Task prompt
From the listing below, retype exactly the line holding "8.1 | <0.0001 |", the line holding "In the wake", and the lines between them; skip everything else.
==*==
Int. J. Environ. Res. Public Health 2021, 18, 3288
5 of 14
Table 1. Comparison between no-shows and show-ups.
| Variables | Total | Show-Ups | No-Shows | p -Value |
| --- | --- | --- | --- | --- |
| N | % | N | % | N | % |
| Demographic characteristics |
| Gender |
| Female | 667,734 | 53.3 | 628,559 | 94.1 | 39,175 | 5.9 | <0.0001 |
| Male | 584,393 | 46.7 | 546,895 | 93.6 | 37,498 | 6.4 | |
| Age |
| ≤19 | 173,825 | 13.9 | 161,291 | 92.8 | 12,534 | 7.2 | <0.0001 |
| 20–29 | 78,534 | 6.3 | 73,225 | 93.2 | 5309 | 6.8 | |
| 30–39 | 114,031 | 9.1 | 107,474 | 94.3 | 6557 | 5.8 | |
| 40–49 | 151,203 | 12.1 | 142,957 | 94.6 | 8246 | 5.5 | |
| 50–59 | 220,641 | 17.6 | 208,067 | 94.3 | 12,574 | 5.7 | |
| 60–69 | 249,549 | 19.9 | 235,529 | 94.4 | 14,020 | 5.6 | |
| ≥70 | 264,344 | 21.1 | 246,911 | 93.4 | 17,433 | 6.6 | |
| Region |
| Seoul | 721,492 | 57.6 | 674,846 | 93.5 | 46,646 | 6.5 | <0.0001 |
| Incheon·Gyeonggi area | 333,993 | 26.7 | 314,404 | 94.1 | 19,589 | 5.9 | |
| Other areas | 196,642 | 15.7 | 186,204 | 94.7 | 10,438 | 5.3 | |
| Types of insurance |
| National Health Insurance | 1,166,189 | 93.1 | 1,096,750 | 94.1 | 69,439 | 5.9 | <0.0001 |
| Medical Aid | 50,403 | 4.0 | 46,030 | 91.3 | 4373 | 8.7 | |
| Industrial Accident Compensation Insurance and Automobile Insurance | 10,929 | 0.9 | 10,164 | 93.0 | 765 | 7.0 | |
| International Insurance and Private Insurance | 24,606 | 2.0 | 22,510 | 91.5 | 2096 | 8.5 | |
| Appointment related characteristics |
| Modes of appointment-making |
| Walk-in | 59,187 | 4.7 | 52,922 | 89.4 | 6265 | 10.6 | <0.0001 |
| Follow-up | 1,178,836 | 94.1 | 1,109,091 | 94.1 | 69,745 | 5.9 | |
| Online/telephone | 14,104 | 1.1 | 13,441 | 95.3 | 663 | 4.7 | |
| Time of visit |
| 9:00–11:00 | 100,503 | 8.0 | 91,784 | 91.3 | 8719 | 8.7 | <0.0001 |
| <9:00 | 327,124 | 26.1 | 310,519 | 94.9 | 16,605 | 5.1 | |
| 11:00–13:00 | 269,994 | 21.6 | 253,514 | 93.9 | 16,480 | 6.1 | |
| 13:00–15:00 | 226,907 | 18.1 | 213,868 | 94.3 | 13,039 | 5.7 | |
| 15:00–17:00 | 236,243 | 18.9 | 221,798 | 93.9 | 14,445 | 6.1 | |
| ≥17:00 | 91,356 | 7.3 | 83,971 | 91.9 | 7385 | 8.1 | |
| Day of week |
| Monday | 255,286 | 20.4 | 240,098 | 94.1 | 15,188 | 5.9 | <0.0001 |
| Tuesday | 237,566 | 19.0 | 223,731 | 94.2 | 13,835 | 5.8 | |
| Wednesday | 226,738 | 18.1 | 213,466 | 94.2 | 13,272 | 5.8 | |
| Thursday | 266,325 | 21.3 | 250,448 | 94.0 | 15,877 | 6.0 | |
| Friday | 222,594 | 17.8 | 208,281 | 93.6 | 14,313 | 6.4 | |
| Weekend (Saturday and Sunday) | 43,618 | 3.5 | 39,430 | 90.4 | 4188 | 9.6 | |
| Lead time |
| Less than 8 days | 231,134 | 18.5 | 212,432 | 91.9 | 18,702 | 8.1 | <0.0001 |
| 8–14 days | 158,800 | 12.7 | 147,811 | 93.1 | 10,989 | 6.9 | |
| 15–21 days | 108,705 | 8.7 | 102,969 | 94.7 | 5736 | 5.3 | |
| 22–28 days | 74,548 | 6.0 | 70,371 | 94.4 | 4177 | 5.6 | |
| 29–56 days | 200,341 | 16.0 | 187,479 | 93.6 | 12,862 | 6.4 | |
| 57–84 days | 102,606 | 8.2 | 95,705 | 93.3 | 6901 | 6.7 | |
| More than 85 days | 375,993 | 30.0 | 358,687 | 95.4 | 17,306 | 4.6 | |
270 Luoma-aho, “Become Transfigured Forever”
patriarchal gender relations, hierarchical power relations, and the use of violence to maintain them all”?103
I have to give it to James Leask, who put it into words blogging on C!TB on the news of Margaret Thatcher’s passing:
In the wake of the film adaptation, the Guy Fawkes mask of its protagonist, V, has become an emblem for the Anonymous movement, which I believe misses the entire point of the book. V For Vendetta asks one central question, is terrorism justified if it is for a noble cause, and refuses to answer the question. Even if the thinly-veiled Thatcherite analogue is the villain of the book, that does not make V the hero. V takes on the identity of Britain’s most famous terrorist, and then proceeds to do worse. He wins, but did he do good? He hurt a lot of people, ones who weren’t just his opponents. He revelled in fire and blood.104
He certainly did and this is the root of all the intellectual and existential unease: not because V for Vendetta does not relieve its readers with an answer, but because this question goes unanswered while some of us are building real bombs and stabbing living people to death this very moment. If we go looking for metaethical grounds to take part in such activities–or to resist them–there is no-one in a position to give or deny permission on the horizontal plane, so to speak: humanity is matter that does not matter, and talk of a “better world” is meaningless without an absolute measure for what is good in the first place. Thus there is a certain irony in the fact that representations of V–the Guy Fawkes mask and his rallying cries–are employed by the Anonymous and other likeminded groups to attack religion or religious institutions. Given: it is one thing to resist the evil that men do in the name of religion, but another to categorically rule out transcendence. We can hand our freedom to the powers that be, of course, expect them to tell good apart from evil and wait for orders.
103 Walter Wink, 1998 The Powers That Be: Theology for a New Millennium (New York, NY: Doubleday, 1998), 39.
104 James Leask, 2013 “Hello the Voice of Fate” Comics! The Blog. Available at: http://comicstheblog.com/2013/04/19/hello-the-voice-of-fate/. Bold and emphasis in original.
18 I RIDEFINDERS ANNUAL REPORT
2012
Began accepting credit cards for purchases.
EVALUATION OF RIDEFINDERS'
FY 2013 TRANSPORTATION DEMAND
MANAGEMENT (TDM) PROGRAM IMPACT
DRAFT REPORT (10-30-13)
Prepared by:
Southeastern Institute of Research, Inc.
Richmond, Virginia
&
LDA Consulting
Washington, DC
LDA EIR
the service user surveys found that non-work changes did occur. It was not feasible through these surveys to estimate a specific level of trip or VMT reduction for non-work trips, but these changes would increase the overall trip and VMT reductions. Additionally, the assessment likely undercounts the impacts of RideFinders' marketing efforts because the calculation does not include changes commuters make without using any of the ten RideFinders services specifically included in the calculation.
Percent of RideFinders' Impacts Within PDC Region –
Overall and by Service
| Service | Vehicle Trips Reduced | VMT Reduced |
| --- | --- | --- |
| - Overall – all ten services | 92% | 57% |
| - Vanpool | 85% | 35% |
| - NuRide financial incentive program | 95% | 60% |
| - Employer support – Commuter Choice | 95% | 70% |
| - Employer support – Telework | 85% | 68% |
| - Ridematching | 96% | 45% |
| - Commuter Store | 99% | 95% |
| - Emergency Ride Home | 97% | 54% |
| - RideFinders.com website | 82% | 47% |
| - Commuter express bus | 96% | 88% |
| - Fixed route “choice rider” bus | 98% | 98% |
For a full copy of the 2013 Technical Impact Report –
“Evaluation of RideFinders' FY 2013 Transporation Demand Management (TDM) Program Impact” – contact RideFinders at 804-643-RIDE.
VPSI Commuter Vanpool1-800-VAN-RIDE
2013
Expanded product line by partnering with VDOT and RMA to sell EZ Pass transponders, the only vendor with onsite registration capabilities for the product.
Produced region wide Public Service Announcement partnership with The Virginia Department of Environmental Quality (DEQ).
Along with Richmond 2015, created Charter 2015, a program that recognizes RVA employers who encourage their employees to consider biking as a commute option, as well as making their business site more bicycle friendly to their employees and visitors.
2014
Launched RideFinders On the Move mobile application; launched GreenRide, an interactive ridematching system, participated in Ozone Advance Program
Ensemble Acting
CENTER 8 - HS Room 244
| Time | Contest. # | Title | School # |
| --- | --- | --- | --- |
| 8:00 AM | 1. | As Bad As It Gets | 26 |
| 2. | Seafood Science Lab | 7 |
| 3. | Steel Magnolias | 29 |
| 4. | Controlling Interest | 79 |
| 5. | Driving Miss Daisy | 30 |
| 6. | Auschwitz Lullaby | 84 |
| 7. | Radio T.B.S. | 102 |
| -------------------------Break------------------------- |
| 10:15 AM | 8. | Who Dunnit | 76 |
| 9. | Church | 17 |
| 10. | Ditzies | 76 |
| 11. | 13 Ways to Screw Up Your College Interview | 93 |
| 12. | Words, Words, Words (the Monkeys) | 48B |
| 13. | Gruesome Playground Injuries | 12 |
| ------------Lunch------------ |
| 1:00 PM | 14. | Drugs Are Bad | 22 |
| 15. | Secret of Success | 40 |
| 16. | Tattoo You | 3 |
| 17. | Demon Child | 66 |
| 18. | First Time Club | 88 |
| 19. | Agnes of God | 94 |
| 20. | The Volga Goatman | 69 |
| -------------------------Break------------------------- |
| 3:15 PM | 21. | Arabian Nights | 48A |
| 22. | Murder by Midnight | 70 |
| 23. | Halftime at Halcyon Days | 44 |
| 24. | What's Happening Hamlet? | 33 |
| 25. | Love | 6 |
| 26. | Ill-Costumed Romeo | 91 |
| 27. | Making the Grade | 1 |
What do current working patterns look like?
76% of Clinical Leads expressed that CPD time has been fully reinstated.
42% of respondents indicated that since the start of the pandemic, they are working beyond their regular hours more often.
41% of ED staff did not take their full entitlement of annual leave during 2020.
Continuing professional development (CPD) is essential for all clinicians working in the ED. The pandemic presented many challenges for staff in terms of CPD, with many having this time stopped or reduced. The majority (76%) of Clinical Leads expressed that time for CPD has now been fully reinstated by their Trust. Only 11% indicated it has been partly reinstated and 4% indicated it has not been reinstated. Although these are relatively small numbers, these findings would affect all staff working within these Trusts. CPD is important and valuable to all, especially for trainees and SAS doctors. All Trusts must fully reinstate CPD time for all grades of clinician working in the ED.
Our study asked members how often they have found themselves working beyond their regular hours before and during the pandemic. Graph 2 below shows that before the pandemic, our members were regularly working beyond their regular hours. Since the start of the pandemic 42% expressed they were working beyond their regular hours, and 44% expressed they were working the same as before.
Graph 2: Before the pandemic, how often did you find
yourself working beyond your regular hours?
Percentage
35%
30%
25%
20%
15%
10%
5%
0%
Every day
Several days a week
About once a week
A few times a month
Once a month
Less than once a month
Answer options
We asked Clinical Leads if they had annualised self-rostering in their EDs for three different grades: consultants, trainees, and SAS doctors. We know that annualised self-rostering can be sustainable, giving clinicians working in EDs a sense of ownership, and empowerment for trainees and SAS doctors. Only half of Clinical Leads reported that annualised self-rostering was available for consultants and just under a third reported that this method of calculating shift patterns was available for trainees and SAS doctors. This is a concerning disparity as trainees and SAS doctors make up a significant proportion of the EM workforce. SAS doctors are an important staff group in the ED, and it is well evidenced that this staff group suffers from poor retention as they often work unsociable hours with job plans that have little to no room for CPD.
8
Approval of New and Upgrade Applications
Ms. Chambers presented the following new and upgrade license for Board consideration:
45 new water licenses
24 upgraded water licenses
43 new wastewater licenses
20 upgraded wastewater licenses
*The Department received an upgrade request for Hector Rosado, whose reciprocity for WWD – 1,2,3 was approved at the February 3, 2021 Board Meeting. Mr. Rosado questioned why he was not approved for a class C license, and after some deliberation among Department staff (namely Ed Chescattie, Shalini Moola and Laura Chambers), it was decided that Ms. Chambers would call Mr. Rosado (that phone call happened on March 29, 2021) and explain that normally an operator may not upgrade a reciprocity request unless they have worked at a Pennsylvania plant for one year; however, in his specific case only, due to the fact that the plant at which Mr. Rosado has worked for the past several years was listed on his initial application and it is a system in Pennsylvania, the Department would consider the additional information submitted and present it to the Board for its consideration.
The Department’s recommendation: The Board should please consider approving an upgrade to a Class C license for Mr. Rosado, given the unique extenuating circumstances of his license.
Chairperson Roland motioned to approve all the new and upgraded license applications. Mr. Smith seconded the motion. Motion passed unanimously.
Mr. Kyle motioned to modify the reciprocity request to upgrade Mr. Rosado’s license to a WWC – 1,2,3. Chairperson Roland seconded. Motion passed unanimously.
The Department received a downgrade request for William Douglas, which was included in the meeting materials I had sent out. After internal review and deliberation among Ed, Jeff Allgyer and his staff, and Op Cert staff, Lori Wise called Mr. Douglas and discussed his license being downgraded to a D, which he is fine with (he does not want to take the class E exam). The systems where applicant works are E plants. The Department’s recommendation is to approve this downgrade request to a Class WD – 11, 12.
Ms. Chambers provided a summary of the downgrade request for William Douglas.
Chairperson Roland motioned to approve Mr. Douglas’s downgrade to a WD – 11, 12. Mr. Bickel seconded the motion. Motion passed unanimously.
==*==
Result of the exercise
| Less than 8 days | 231,134 | 18.5 | 212,432 | 91.9 | 18,702 | 8.1 | <0.0001 |
| 8–14 days | 158,800 | 12.7 | 147,811 | 93.1 | 10,989 | 6.9 | |
| 15–21 days | 108,705 | 8.7 | 102,969 | 94.7 | 5736 | 5.3 | |
| 22–28 days | 74,548 | 6.0 | 70,371 | 94.4 | 4177 | 5.6 | |
| 29–56 days | 200,341 | 16.0 | 187,479 | 93.6 | 12,862 | 6.4 | |
| 57–84 days | 102,606 | 8.2 | 95,705 | 93.3 | 6901 | 6.7 | |
| More than 85 days | 375,993 | 30.0 | 358,687 | 95.4 | 17,306 | 4.6 | |
270 Luoma-aho, “Become Transfigured Forever”
patriarchal gender relations, hierarchical power relations, and the use of violence to maintain them all”?103
I have to give it to James Leask, who put it into words blogging on C!TB on the news of Margaret Thatcher’s passing:
In the wake of the film adaptation, the Guy Fawkes mask of its protagonist, V, has become an emblem for the Anonymous movement, which I believe misses the entire point of the book. V For Vendetta asks one central question, is terrorism justified if it is for a noble cause, and refuses to answer the question. Even if the thinly-veiled Thatcherite analogue is the villain of the book, that does not make V the hero. V takes on the identity of Britain’s most famous terrorist, and then proceeds to do worse. He wins, but did he do good? He hurt a lot of people, ones who weren’t just his opponents. He revelled in fire and blood.104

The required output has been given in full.